[WHAT YOU HAVE TO DO] Should the word "nose" occur in a line of the records, copy that line.

[THE DATA]
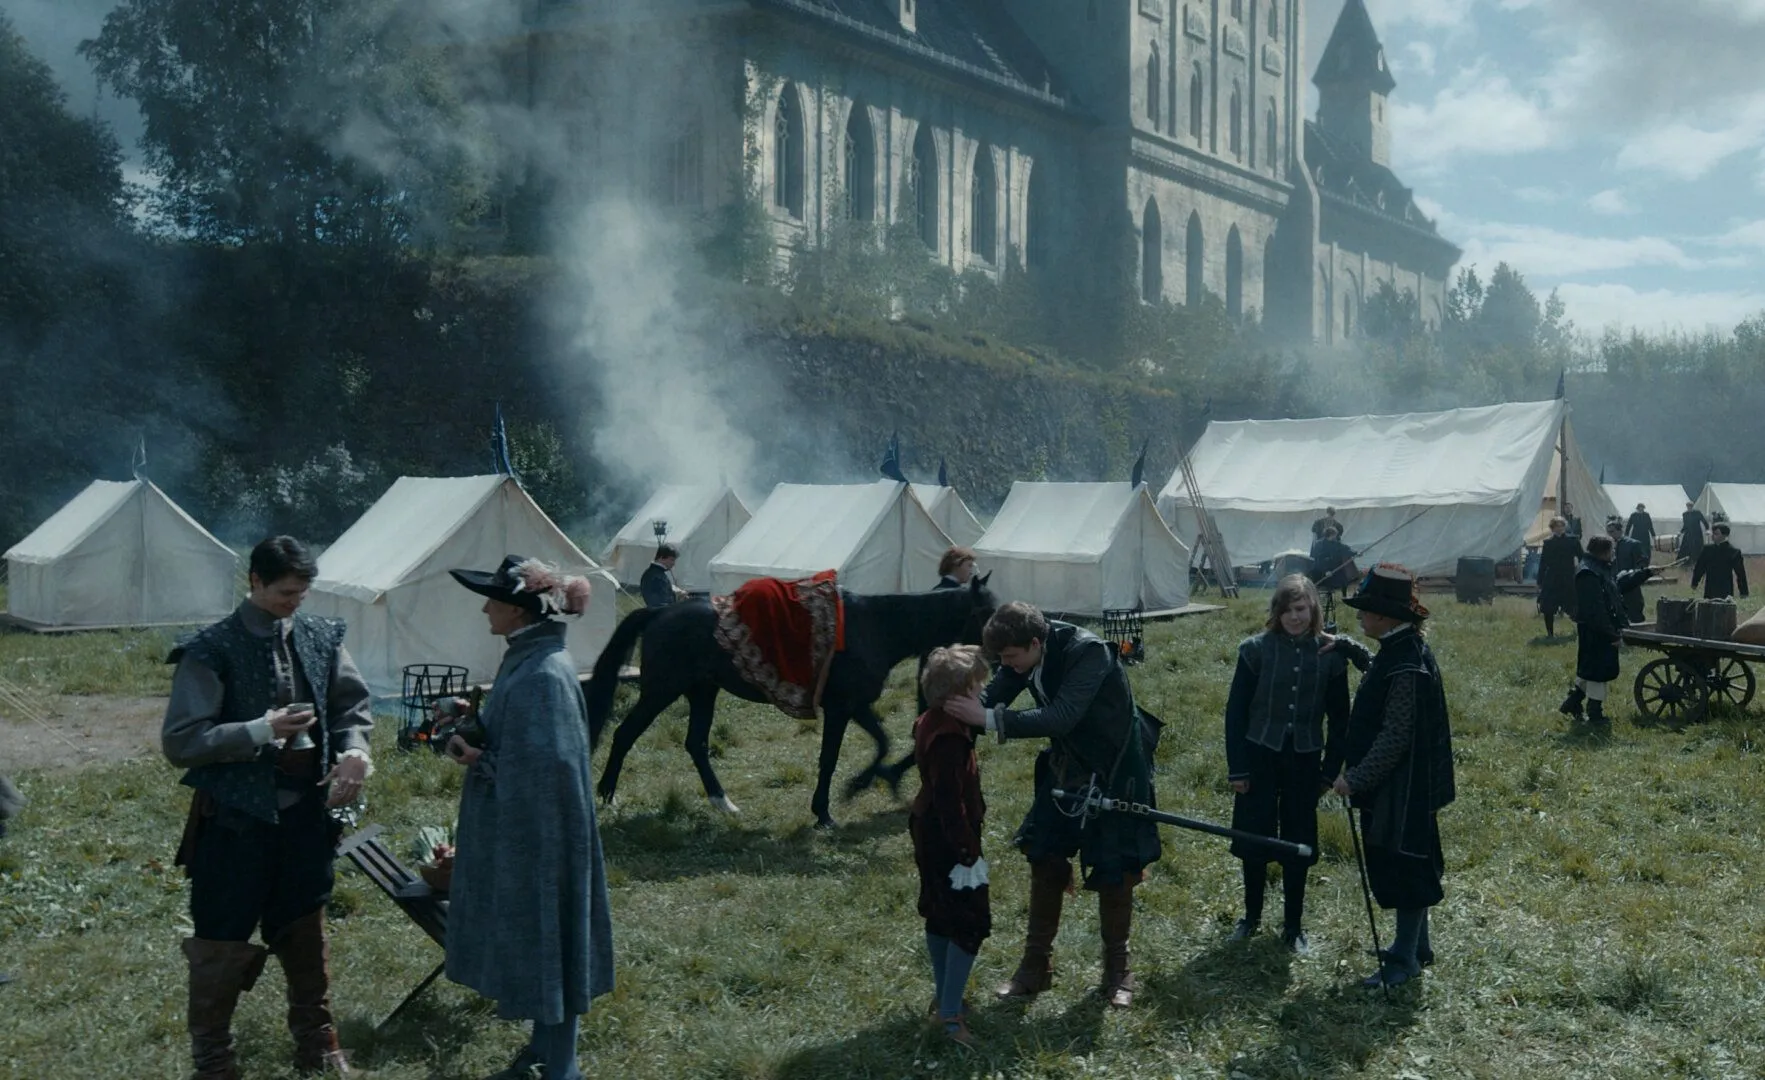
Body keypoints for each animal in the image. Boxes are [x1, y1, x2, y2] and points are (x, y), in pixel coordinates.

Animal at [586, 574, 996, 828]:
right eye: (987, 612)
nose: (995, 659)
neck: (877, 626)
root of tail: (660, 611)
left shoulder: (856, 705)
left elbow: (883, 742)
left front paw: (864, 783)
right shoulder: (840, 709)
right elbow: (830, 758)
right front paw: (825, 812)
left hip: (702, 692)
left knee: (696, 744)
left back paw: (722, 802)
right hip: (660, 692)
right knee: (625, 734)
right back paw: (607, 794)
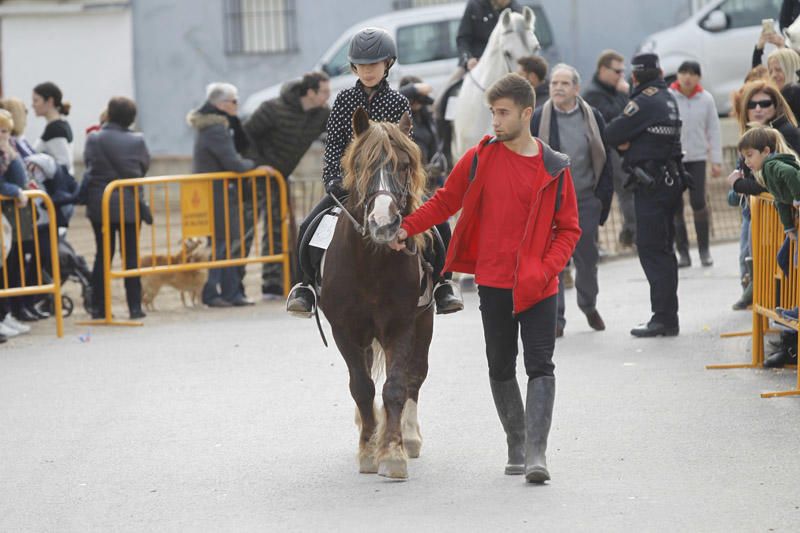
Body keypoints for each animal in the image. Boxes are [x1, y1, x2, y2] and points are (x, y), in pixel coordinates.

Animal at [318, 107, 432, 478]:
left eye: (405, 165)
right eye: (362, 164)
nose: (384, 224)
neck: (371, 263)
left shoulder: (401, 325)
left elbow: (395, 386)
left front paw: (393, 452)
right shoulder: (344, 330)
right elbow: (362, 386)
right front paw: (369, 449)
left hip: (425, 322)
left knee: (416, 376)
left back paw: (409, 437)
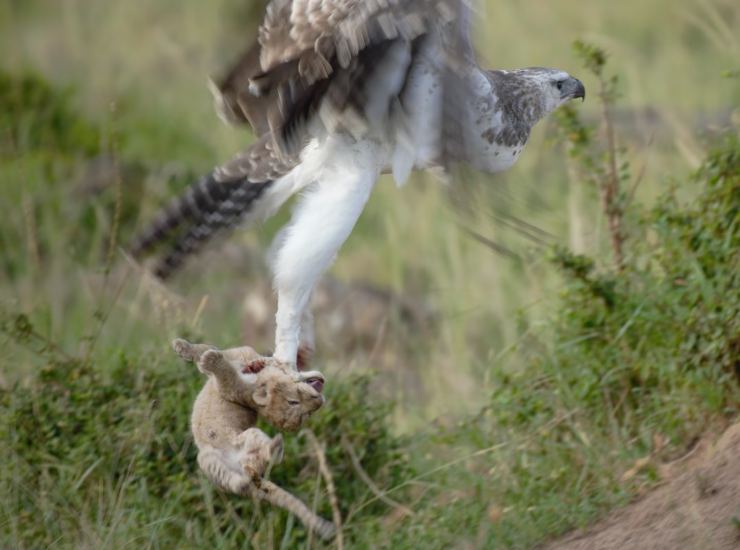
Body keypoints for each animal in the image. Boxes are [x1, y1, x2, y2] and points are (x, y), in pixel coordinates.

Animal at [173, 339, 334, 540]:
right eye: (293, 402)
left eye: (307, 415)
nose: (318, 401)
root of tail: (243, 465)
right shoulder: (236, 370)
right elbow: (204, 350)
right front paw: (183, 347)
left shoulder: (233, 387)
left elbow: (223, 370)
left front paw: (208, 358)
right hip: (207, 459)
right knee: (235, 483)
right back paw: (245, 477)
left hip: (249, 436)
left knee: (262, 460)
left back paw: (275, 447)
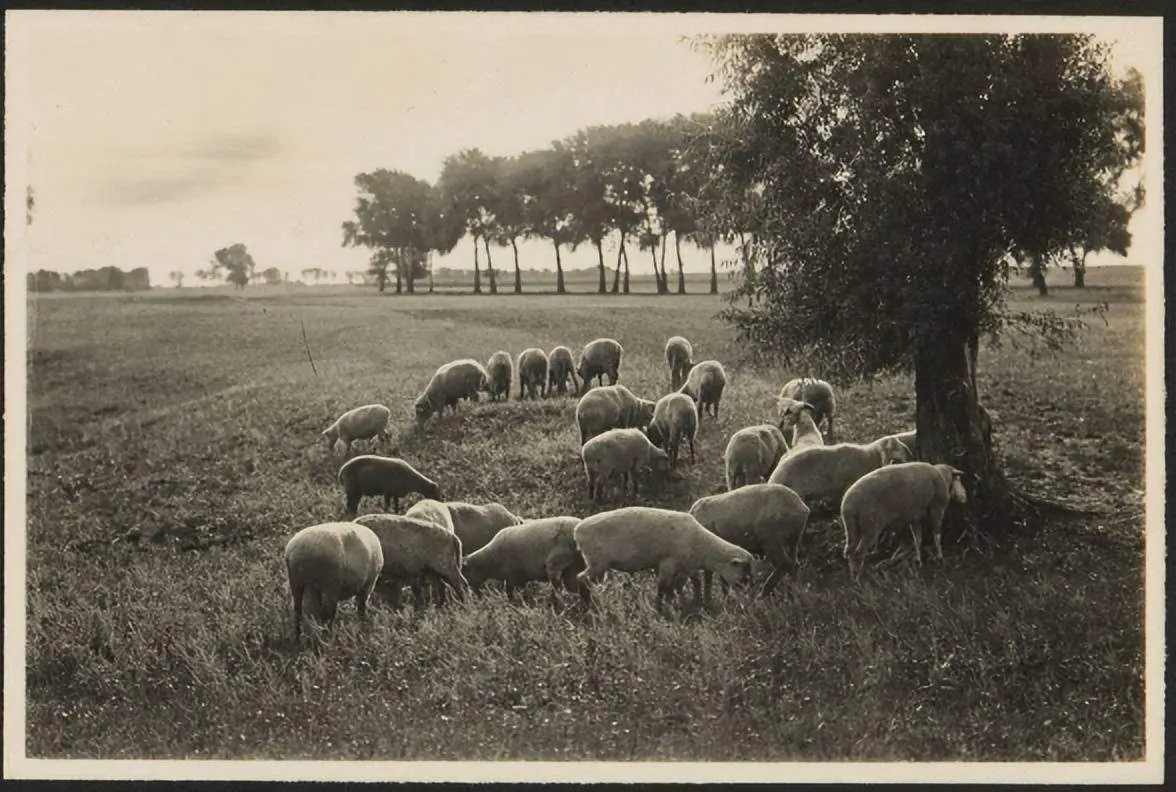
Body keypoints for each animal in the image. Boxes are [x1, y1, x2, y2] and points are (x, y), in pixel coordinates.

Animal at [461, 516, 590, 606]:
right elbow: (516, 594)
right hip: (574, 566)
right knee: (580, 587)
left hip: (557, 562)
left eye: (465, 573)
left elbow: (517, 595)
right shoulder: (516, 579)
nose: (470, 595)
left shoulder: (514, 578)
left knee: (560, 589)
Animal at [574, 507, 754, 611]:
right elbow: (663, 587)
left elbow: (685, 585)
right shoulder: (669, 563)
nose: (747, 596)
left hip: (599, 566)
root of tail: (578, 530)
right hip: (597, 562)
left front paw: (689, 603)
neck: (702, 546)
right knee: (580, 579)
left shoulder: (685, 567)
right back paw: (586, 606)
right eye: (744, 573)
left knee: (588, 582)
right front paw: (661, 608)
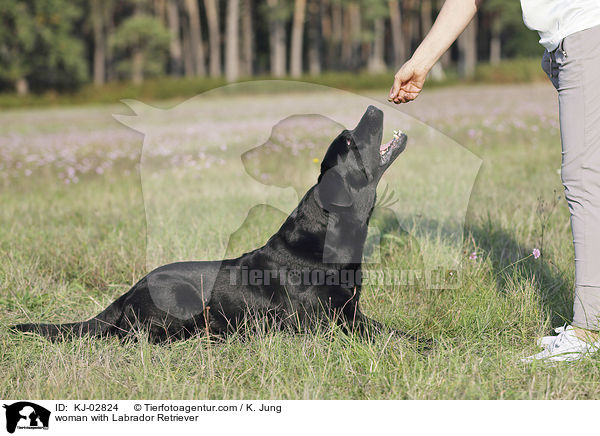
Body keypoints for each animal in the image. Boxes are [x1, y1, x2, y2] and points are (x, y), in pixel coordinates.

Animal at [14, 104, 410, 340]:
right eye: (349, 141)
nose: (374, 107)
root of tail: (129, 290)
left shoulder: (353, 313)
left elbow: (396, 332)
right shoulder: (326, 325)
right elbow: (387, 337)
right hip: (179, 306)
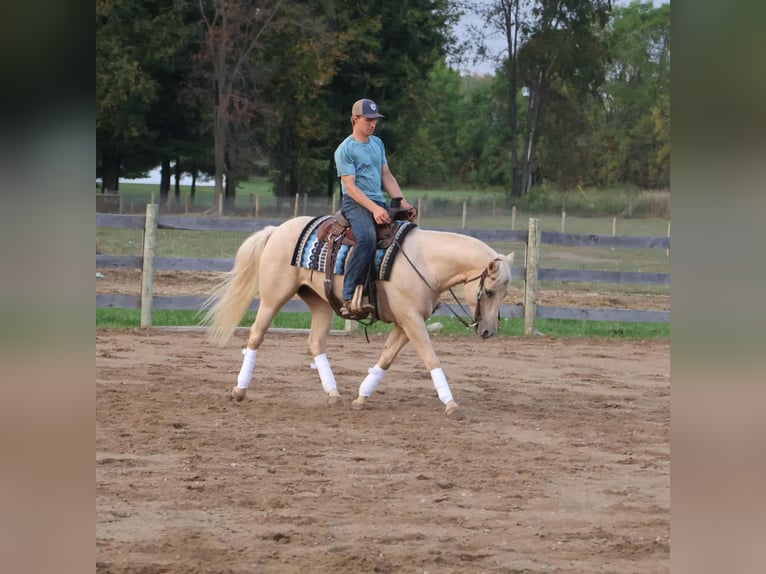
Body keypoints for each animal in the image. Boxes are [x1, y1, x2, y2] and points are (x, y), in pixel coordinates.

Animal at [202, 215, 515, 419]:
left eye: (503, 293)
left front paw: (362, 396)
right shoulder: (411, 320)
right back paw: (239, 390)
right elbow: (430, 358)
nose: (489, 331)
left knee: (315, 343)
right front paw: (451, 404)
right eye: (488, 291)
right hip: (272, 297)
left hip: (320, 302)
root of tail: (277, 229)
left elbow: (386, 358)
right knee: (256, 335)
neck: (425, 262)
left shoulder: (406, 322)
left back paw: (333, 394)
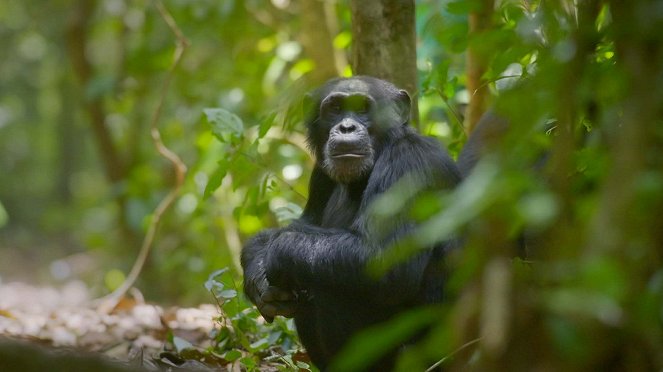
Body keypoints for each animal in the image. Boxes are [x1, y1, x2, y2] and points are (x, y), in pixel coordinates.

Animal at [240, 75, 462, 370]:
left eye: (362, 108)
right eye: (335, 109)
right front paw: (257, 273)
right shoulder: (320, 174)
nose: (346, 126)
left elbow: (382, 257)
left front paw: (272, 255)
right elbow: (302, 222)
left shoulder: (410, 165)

[ANSWER SPACE]
nose: (995, 659)
nose: (384, 224)
nose: (318, 401)
nose: (470, 595)
nose: (747, 596)
nose: (374, 107)
nose: (489, 331)
nose: (346, 126)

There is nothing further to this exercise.